A "real-time" hardware reconstruction system for Magnetic Resonance Imaging (MRI) has been designed, constructed, and demonstrated. Here, "real-time" corresponds to frame rates of 30 or more per second (i.e., video rate). The system is capable of reconstructing images via either the 2D FFT algorithm or the filtered backprojection algorithm. The 2D FFT hardware reconstructs 256 x 256 images from complex-valued data (on a rectilinear grid) at a rate of 30 frames/sec while the filtered backprojection hardware is capable of reconstructing 64 x 64 images from complex-valued data (on a polar grid) at a rate of 37 frames/sec.

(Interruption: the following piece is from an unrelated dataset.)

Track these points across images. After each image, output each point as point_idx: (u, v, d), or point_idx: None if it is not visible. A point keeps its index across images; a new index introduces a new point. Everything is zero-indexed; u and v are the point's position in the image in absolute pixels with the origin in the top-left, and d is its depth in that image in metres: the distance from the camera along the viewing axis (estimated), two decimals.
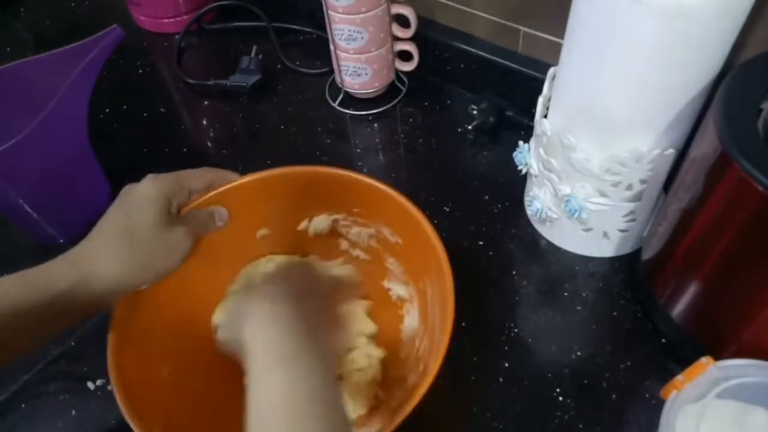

Real-time MRI may be achieved by interfacing the reconstruction system to MR scanners with ultra-fast acquisition capabilities, such as echo-planar imaging (EPI) for rectilinear data or spiral-scan for polar data. The reconstruction system consists of a number of circuit boards plugged into the bus of a personal computer (PC). The circuit boards are configured by the PC, and thereafter, communicate with each other through ribbon cables independent of the PC operation. Three of the circuit boards are common in both reconstruction methods. They are an analog-to-digital convertor board (ADC), an interface memory board (IM), and a display processor board (DP). In the 2D FFT method a fourth circuit board referred to as the Fourier processor board (FP) is utilized. In the filtered backprojection method two additional circuit boards, a projection filter board (PF) and a backprojection board (BP) are used. The basic theory of the two reconstruction methods as well as design and implementation of the digital-electronic hardware are described in this dissertation. Real-time reconstructed images by both methods are presented to demonstrate the capabilities of the digital-electronic system.